When you use the menu button you can go through mode selection, for creative shots, or night/day photos. Megapixel size - from 1-7, I leave mine on 7. Image quality from Normal, Fine and Super fine; the camera comes set on fine, this increases or reduces the picture quantity, so go to Normal and you get over 400 photos on your card, go to super fine and you get just over 100. OSD information allows you select the options and icons you see on screen. My Cam allows you to alter your switch on image, and the sounds your camera makes when taking photos. Setup allows language selection, time and date options, and power down (if you accidentally leave the camera on).
So in a nutshell that's it.
This is as easy as pie, photo's are clear and sharp as are the video images. Sound is crystal clear. Taking a photograph of my Birdbath at the bottom of the garden, from upstairs I zoomed in several times, by the time I got to the most enhanced zoom image the photo looked like I was right next to the bird bath, but without the distortion you often get.

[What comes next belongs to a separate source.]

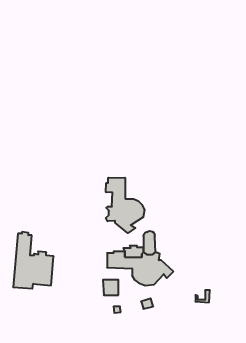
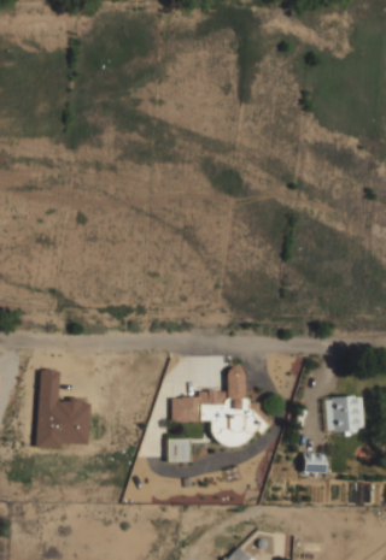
building: [106,178,144,233] -> none
building: none -> [326,397,363,431]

This whole photo video shooting lark really could not be easier, nice and simple without anything to baffle your mind.
TRANSFER OF PHOTOS
You can transfer your photos two ways, either (if your pc has the option) remove your memory card and place it in the port and the images will come off this way. Alternately you can use the software and one of the leads provided with your Camera. Too move 200 images from the camera to your PC with the easy to use software takes about 4 minutes. The included software allows a certain amount of basic editing, but I'd suggest a photo suite of some kind for better image options.
OTHER FUNKY THINGS
You can obviously use the camera as a video camera but the leads that come with it allow you to connect to either a TV, DVD Recorder or VHS, or your PC. You can either play the video on the camera and it appears on the TV or you can literally connect it up and shoot live so all that your recording goes either straight on the TV or onto your recorder without using your memory card.

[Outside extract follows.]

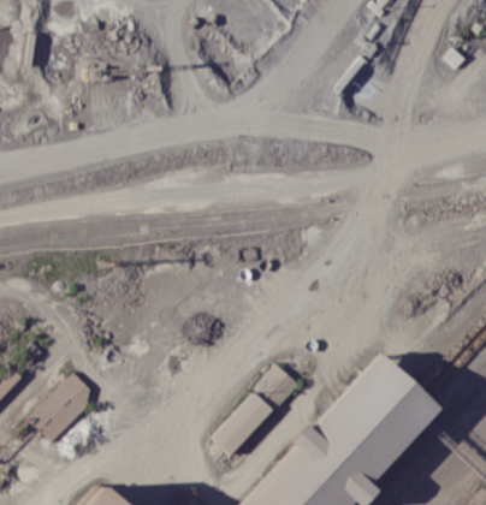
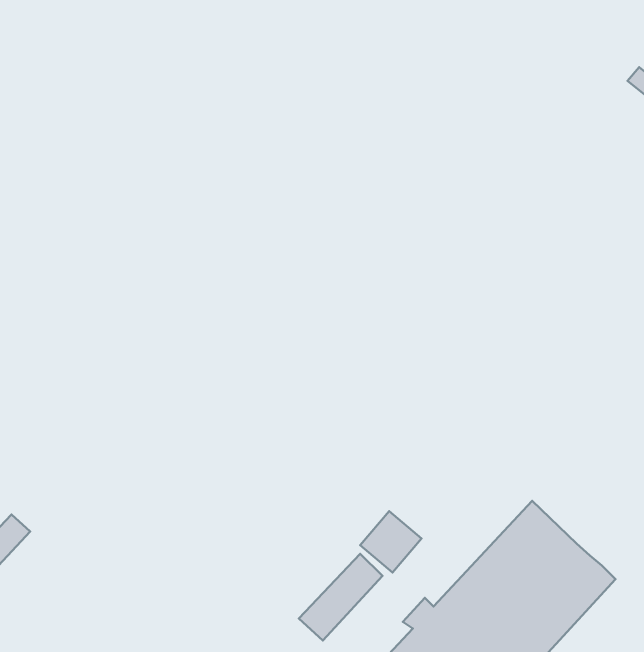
building: [30,373,99,441] -> none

Connect your camera to your PC and it acts as a webcam, so for any of you wanting to create a home business this is all straight forward (WINK). The leads for all these options connect via the AC output I mentioned earlier.

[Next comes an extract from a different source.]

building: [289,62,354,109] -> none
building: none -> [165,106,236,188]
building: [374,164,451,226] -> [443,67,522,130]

AFTER READING THE INSTRUCTIONS
I'm rather proud of myself, other than technical terminology I covered everything. A section on reducing shutter speed, I never covered but I think this is something that is better for the user to discover and utilise.
I commend Samsung on making the camera a dream to work with, straightforward and highly durable (yes I dropped it). 30 minutes playing with this camera and you can have it down to a fine art. Everything is explained in the instruction book (should you need it) in painstaking detail.
At £129 I feel I have had a very good buy, and I for one am more than happy with my first adventure in MODERN digital photography.